Though the films were in English, the Factory prepared German synopses describing the plots and highlighting the educational points to be made. The box office boomed. Prisoners who earned an average of forty cents a day proved willing to spend fifteen cents of it for cinematic diversion. By the end of September 1945, four months after the Factory’s movie program began, every German prisoner in the United States had viewed an average of ten feature films. Healthy box office receipts, together with proceeds from Der Ruf, helped bolster the claim that the reeducation program was paying for itself.
Attendance at some showings was mandatory. These required films were documentaries of the horrors of the Nazi death camps at Dachau and Auschwitz; the inmates at some camps referred to them as Knochhenfilmen, or “bone films.” One German prisoner, Gerhard Hennes, remembered how the audience “stared in silence, struggling but unable to believe what we Germans had done to Jews, gypsies, prisoners of war and many others deemed inferior or expendable.”
The atrocity films provoked stunningly dramatic reactions—or merely disbelief. At Eglin Field, Florida, POWs took up a collection and contributed $2,371 to American war charities. At Camp Butner, one thousand prisoners were so ashamed that they burned their German uniforms. All the same, a later survey of twenty thousand prisoners about to be repatriated indicated that nearly two-thirds simply refused to believe Ger-many had committed these atrocities.
As the war in Europe wound down, the reeducation program continued to operate covertly. Any lapses in secrecy were quickly covered up. In February 1945, after a camp official slipped up in a Kiwanis Club speech, Texas’s Waco News-Tribune headlined its story, “Course in American Life Taught POWs.” Wire services failed to pick up the story, which the army immediately dismissed as “fanciful.”
The secrecy lid was still so tight that a couple of months later, Rep. Richard F. Harless of Arizona inspected his state’s camp at Papago Park and came away clueless about what he had seen. In Congress, citing a Soviet scheme for indoctrinating German POWs as Communists, he denounced the apparent fact that “the United States has not done a single thing to educate German prisoners in the American way of life.”

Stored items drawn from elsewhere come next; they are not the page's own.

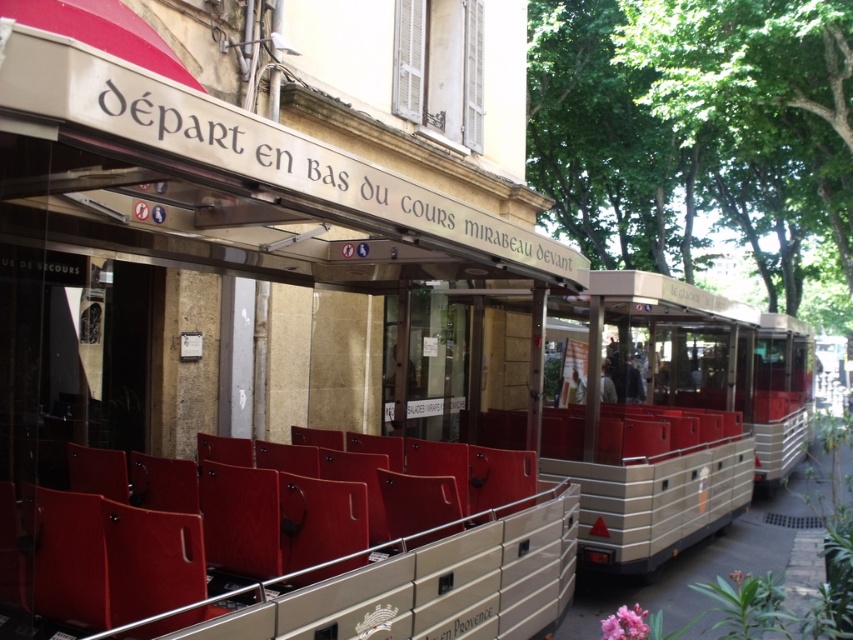
Which is above, matte red chair at center or metallic silver coach at center?

Positioned higher is metallic silver coach at center.

The width and height of the screenshot is (853, 640). I want to click on matte red chair at center, so [416, 500].

The height and width of the screenshot is (640, 853). I want to click on matte red chair at center, so click(416, 500).

Locate an element on the screen. matte red chair at center is located at coordinates (416, 500).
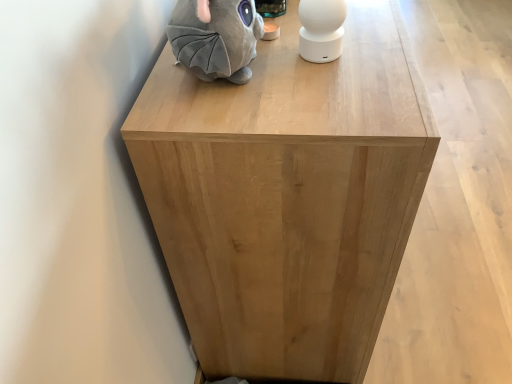
Identify the location of free region on the left part of white matte speaker at upper center, the second toy positioned from the left. (247, 77).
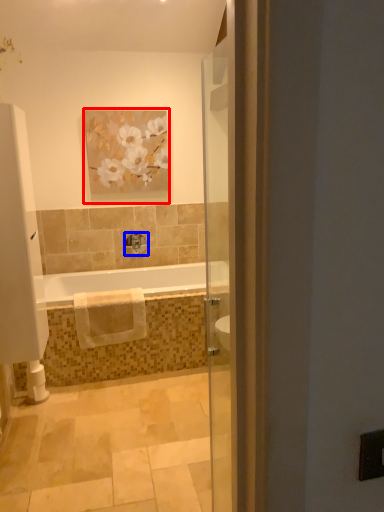
Question: Which object is closer to the camera taking this photo, picture frame (highlighted by a red box) or tap (highlighted by a blue box)?

Choices:
 (A) picture frame
 (B) tap

Answer: (A)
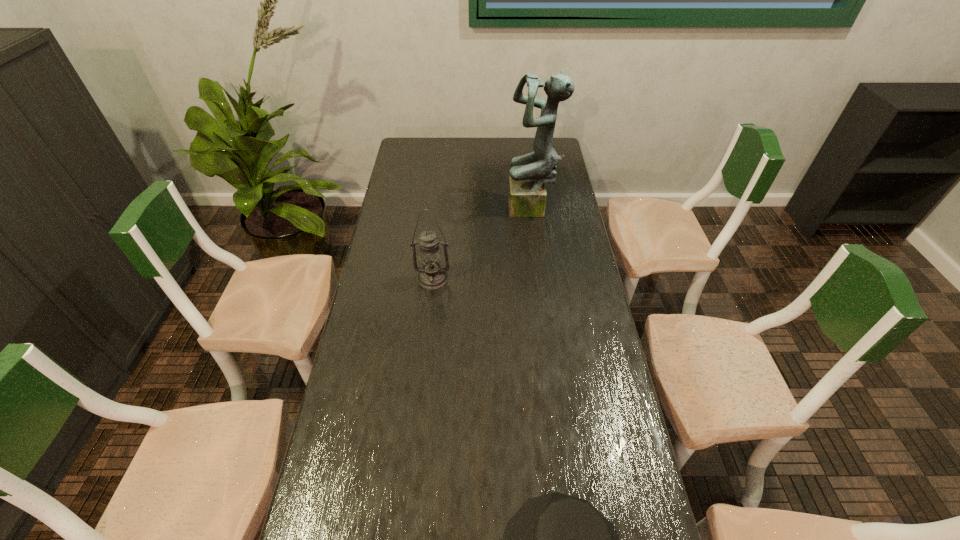
Identify the location of the farthest object. (527, 194).

Where is `the tallest object`? This screenshot has height=540, width=960. the tallest object is located at coordinates (527, 194).

Where is `the second farthest object`? Image resolution: width=960 pixels, height=540 pixels. the second farthest object is located at coordinates click(x=432, y=275).

At what (x,y) coordinates should I click in order to perform the action: click on oil lamp. Please return your answer as a coordinate pair (x, y). This screenshot has width=960, height=540. Looking at the image, I should click on (432, 275).

The height and width of the screenshot is (540, 960). I want to click on free space located 0.050m on the face of the sculpture, so click(x=494, y=210).

This screenshot has height=540, width=960. What are the coordinates of `blank space located on the face of the sculpture` in the screenshot? It's located at (414, 210).

Find the location of a particular element. The width and height of the screenshot is (960, 540). free region located 0.300m on the face of the sculpture is located at coordinates (435, 210).

This screenshot has width=960, height=540. Find the location of `vacant area located 0.180m on the back of the oil lamp`. vacant area located 0.180m on the back of the oil lamp is located at coordinates (437, 235).

Where is `object at the right edge`? The image size is (960, 540). object at the right edge is located at coordinates (527, 194).

Find the location of a particular element. The width and height of the screenshot is (960, 540). free space at the far edge of the desktop is located at coordinates (495, 154).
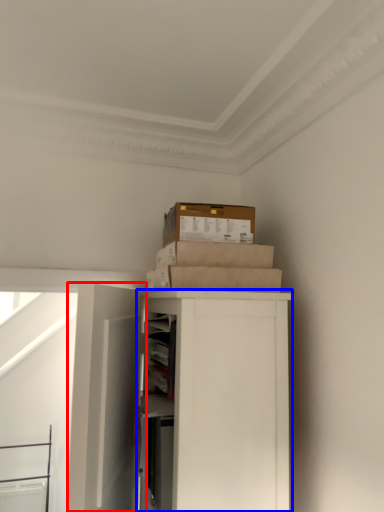
Question: Which of the following is the farthest to the observer, door (highlighted by a red box) or cabinetry (highlighted by a blue box)?

Choices:
 (A) door
 (B) cabinetry

Answer: (B)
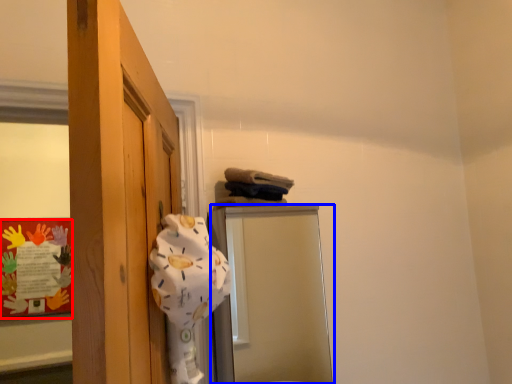
Question: Among these objects, which one is nearest to the camera, bulletin board (highlighted by a red box) or mirror (highlighted by a blue box)?

Choices:
 (A) bulletin board
 (B) mirror

Answer: (B)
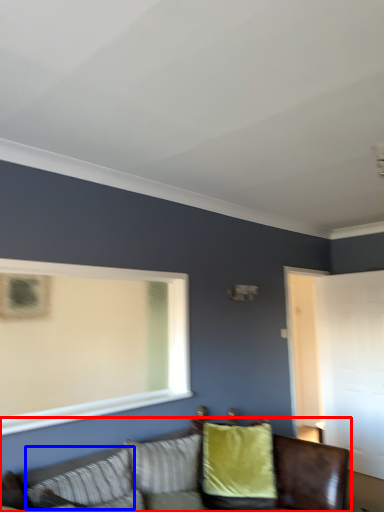
Question: Which object is closer to the camera taking this photo, studio couch (highlighted by a red box) or pillow (highlighted by a blue box)?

Then, on May 28, 1945, less than three weeks after Germany’s unconditional surrender, the War Department revealed the existence of the program. Not many in the press, even those who had been harping about failures in the prison camps, paid much attention to the news. Meanwhile, the reeducation program continued because it would be many months before German POWs went home.
If the end of the war in Europe ended the need for secrecy, it had other ramifications for the reeducation program. Canteen privileges in the camps were cut back and the quantity and quality of the daily diet reduced. POWs perceived the changes as a form of reprisal now that the United States did not have to worry about its own prisoners in Germany, and enthusiasm for reeducation tended to wane.
In addition, an intensification of concern within the War Department about the alleged threat of domestic communism undermined morale in the Special Projects Division. Undocumented accusations set off a Red scare and a loyalty check of Davison’s headquarters staff. Three staff members accused of leaning to the left were transferred out. The climate of fear grew so intense during the late summer of 1945 that the former Harvard dean Howard Mumford Jones abruptly resigned his position as a civilian adviser.
At the same time, the reeducation program now had to cope with the need for trained and trustworthy German POWs to help staff the American zone of occupation in their newly conquered homeland. Special Projects men and a dozen of the most highly regarded POWs at the Factory met and recommended the establishment of schools to prepare prisoners selected from camps all over the United States. The first school—an experimental course in military government administration at Fort Kearney, site of the Factory—operated full-time for eight weeks. In July 1945, it graduated seventy-three POWs who received certificates of achievement for completing this training course “established for the reeducation of selected citizens of Germany.”
The Kearney experiment proved so successful that new schools were created at Fort Getty and Fort Wetherill, nearby coastal artillery installations just across Narraganset Bay. Officials at camps across America recommended nearly eighteen thousand candidates for these two schools—training administrative personnel at Getty and policemen at Wetherill for the military government in Germany. A rigorous screening process finally pared the number to about three thousand seven hundred men. The candidates for the Getty administration school in particular were an elite group: 43 percent were university graduates, 25 percent were businessmen or other white-collar workers, and 10 percent were former civil servants.